If you haven’t sent the email letters on both the contract and pension issues, they are now up on our website please do so ASAP. You will see them in the top right portion if the web page at We’ll do an email letter on the contract issue to the Senate in the near future.

Our challenge is anticipating how Senate Bill 438 (Obenshain) will be altered in light of the problems encountered by this Governor’s initiative on the House side (see Thursday’s posting).
SB 438 will be taken up by the Public Education Subcommittee of the Senate Education and Health Committee one half hour after adjournment of the Senate on Monday afternoon.

We need calls and emails to members of this subcommittee urging them to vote against SB 438.

The subcommittee members are:

Blevins (Chairman), 804-698-7514
Howell, 804-698-7532
Locke, 804-698-7502
Black, 804-698-7513
Carrico, 804-698-7540

Below is VEA Senior Attorney Dena Rosenkrantz’s explanation of the most recent form of the bill:

As introduced, HB 576 eliminated job security for Virginia Teachers. It provides new teachers employment only on a probationary contract allowing “dismissal without cause” and puts experienced teachers on annual contracts. An amendment in the nature of a substitute was the subject of lengthy discussion at a February 2nd subcommittee hearing. No vote was taken and further amendments and substitutions are very likely. Still we can look at what the proposed substitute would do to teacher employment –

• How can a new teacher be dismissed during the school/contract year?
The substitute no longer includes the provision making teachers on probationary contract subject to “dismissal without cause.” So probationary teachers will have a contract for the school year and face annual decision on contract renewal.

• Who is a new probationary teacher?
The substitute bill requires new teachers to complete FIVE years of probationary service, an increase from current statute establishing three year probation. Currently, even an experienced teacher who moves from one Virginia school division to another can be required to complete one year of probationary service. The substitute bill allows but does not require the new school division to impose TWO years of probationary service when hiring a teacher with Virginia experience.

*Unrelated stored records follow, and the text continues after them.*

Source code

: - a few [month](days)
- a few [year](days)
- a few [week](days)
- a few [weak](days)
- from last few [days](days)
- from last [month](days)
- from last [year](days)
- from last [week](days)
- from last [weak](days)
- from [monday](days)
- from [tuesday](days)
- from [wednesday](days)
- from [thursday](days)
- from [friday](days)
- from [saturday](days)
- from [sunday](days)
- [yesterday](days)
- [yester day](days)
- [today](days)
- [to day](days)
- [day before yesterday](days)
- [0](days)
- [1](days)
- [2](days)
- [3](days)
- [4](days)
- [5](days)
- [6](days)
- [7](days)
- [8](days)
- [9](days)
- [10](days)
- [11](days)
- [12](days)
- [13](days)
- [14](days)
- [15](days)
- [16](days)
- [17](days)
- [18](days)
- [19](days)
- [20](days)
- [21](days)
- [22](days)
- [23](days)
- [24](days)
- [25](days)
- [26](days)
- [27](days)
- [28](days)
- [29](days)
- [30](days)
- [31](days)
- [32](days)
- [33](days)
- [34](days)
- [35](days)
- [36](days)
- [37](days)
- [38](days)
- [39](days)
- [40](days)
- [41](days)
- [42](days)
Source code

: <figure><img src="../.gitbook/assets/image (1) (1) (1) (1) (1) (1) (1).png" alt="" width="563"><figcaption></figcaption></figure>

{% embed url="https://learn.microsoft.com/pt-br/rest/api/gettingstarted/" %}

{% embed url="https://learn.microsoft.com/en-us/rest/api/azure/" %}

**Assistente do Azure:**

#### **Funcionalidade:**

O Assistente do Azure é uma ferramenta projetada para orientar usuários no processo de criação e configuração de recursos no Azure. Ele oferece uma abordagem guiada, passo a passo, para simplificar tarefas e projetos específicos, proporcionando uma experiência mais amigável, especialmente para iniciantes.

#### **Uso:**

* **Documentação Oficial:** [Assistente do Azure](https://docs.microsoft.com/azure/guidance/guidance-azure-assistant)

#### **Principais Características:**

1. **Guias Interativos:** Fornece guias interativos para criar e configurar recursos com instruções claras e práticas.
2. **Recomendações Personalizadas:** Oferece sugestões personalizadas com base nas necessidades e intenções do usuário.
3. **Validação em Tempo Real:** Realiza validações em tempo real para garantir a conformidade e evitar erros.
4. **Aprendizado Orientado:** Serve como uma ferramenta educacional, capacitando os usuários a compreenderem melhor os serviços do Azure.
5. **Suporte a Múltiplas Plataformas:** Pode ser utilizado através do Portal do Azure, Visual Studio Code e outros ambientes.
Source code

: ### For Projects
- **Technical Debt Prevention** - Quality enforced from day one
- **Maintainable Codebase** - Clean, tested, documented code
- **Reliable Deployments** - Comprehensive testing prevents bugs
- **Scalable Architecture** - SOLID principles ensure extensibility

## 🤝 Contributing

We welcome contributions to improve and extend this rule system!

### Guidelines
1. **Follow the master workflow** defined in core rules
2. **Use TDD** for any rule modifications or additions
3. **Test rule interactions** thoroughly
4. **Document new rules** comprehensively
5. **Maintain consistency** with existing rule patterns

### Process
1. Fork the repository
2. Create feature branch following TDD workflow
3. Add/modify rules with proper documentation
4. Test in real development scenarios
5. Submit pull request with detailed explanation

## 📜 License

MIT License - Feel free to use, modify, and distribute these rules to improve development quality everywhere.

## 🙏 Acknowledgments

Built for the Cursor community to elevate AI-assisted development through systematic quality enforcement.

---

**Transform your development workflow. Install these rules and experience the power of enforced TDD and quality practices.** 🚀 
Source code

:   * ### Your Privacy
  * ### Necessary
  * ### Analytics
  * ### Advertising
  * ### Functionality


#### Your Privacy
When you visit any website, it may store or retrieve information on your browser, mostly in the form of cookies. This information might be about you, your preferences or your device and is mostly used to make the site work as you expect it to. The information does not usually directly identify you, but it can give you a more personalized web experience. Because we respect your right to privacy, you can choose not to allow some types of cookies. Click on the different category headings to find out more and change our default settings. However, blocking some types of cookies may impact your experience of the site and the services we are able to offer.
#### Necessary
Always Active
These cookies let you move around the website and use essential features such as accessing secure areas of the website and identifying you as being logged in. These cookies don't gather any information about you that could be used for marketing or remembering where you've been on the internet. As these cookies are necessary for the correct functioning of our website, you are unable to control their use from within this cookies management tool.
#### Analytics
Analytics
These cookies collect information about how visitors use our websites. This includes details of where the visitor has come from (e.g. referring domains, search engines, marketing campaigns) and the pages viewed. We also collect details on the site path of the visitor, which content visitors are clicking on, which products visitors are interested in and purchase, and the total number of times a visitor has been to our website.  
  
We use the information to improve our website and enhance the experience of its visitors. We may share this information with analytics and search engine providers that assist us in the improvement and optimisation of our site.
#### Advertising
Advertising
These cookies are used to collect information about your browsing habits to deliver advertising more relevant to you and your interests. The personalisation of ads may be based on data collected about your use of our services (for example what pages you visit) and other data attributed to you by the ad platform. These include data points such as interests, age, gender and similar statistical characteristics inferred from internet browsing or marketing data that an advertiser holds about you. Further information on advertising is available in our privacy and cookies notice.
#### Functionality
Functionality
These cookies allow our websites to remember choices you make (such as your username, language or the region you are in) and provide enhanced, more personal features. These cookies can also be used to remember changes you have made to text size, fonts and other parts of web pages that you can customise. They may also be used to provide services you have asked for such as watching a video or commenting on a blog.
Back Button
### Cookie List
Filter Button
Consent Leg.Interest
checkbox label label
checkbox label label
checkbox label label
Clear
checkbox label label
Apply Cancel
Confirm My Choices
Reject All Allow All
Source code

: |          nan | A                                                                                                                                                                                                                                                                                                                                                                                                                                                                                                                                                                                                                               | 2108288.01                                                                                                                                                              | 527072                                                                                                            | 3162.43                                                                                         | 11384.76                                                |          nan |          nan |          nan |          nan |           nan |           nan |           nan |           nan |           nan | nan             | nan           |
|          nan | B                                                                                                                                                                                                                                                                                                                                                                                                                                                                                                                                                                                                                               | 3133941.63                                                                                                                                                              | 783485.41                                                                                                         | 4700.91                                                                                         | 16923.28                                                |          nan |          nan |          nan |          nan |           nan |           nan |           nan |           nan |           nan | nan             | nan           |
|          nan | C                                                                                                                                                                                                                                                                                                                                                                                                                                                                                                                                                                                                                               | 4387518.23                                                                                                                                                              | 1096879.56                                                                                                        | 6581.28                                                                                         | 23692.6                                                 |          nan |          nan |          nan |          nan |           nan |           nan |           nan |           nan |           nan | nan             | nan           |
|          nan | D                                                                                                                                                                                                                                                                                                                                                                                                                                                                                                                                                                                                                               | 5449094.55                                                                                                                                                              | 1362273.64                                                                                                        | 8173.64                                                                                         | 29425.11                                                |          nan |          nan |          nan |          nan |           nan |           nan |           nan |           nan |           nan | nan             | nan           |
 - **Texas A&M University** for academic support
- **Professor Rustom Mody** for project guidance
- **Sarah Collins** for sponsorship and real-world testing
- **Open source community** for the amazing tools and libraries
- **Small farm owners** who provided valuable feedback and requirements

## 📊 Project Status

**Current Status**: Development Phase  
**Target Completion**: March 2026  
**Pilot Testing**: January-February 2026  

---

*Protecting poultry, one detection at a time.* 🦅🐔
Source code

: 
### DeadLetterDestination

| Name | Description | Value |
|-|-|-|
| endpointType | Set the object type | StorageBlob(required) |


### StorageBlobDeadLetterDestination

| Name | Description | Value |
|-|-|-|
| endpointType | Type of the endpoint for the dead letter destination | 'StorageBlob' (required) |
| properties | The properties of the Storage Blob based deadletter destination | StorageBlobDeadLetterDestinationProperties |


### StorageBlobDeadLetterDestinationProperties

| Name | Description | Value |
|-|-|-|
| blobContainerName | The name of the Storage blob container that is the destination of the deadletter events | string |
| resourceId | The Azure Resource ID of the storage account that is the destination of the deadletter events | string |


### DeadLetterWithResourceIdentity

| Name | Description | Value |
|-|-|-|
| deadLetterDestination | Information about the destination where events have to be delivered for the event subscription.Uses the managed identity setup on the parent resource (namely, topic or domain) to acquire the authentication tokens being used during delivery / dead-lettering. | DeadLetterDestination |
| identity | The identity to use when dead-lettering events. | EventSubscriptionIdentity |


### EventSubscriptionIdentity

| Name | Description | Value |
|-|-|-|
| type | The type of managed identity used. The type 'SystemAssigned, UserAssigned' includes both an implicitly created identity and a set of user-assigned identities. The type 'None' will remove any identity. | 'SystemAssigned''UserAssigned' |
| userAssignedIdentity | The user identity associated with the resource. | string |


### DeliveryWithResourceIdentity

• How can experienced teachers lose teaching employment?
Currently state law provides teachers who successfully complete the three year probationary period with continuing contract. Continuing contract does not protect a teacher from losing employment due to decline in enrollment, abolition of subject or reduction in classes, or decrease in school budget. Statutory dismissal procedures govern termination of a continuing contract teacher for causes including: incompetency, immorality, noncompliance with school laws and regulations, disability as shown by competent medical evidence when in compliance with federal law, conviction of a felony or crime of moral turpitude or other good and just cause.

The substitute provides experienced teachers with a term contract for THREE years. A teacher could be laid off during the term in a reduction in force. A teacher could be dismissed during the term with notice, hearing and proof of good cause. And, most important, the teacher could be denied a new three year term contract. The failure to grant a new term contract is not a dismissal requiring hearing and proof of cause. The substitute requires the division superintendent to consider evaluations among other things in making recommendations not to renew the term contract of an experienced teacher. However, the substitute specifies “no reason is required to deny a new term contract.”

• Will teachers already on continuing contract be put on term contracts?
The Administration wants to eliminate continuing contract completely but faces constitutional difficulties. We could see a two tier system that “grandfathers” teachers already on continuing contract to preserve their constitutional property while giving newer teachers, and anyone who moves the lesser protection of term contracts. Even teachers already on continuing contract should be alarmed about this radical change in the security teachers enjoy.

Improving teacher evaluation and professionalism is a laudable goal. But putting teachers on term contracts subject to renewal without good cause does not improve the teaching profession or benefit Virginia students.